Die Angreifer waren größtenteils Anhänger der zerschlagenen Oppositionsparteien der Awami-Liga der ehemaligen Premierministerin Hasina. Sie schlugen jeden, den sie verdächtigten, Parteimitglied zu sein, peitschten ihn auf die Beine und zerrten ihn mit zerrissenen Hemden und blutigen Gesichtern weg.
Ganz gleich, was Hasinas Partei unternimmt: Der Einsatz von Gewalt zur Vergeltung und Folter politischer Gegner wird nur einen Teufelskreis des Hasses schaffen und die soziale Stabilität untergraben, sagen Beobachter.
Für die Bangladescher ist dieser Teufelskreis nichts Neues, und für die Übergangsregierung von Herrn Yunus ist es eine monumentale Aufgabe, den Teufelskreis der Rache zu durchbrechen, der das Land in vielen turbulenten Zeiten geplagt hat.

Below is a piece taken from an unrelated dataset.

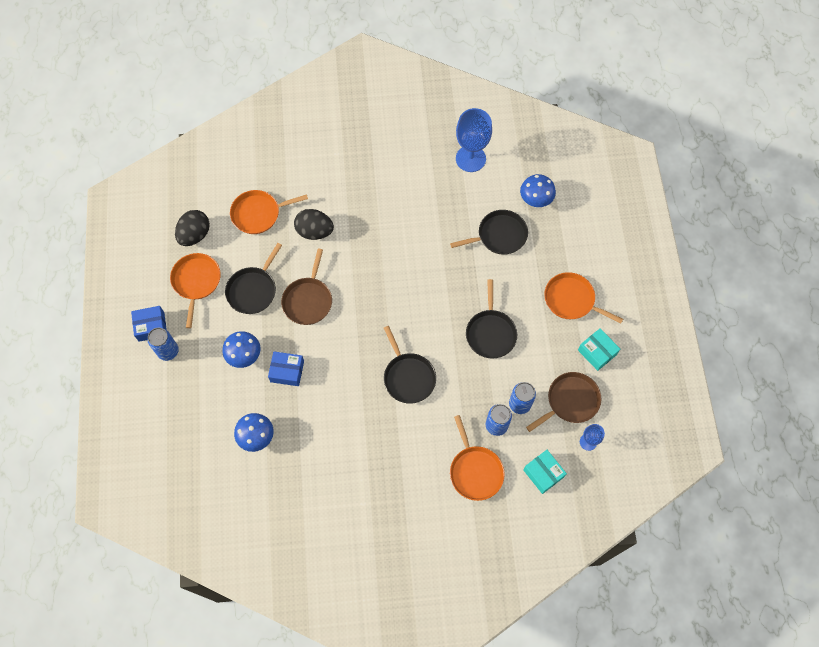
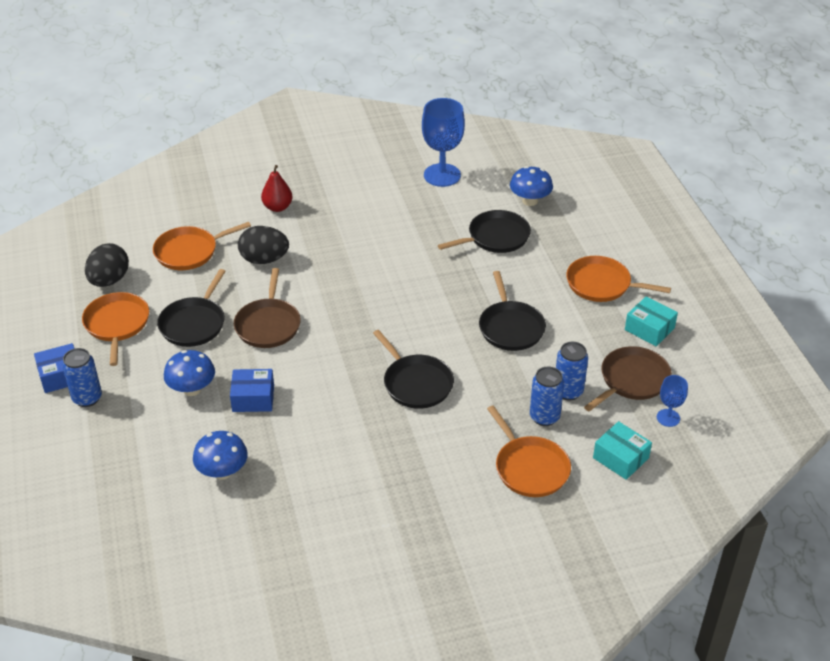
camera: 10 degrees left, 25 degrees down
none -> red pear [261,165,293,212]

Demonstranten, hauptsächlich Studenten, feiern, nachdem sie die Residenz der bangladeschischen Premierministerin gestürmt und die ehemalige Premierministerin Hasina zum Rücktritt und zur Flucht gezwungen haben. Foto: NYT
Ein weiteres Risiko besteht darin, dass die Studierenden, die für die Machtübernahme von Herrn Yunus protestierten, die Geduld verlieren und versuchen, die Sache selbst in die Hand zu nehmen. Der Rücktritt des ehemaligen Vorsitzenden Richters des Obersten Gerichtshofs von Bangladesch am 10. August war teilweise auf einen großen Studierendenprotest vor dem Obersten Gerichtshof zurückzuführen. Weitere derartige politische Proteste könnten Herrn Yunus’ Macht untergraben.
In der bangladeschischen Politik hat die Stimme der Studierenden auch heute noch Gewicht. Jedes Ministerium im Kabinett von Premierminister Yunus verfügt über einen Sitz für Studierende – als Anerkennung ihrer Rolle beim Sturz der Vorgängerregierung.
Um Bangladesch wieder zu politischer und sozioökonomischer Stabilität zu führen, muss die Übergangsregierung von Herrn Yunus rasch handeln. Dafür benötigt er jedoch Fähigkeiten, politische Erfahrung und ein erfahrenes Unterstützungsteam. Und das ist für den ehemaligen Bankpräsidenten zu schwierig – viel schwieriger als die Kapitalbeschaffung für die Grameen Bank oder die Durchführung früherer Armutsbekämpfungsmaßnahmen.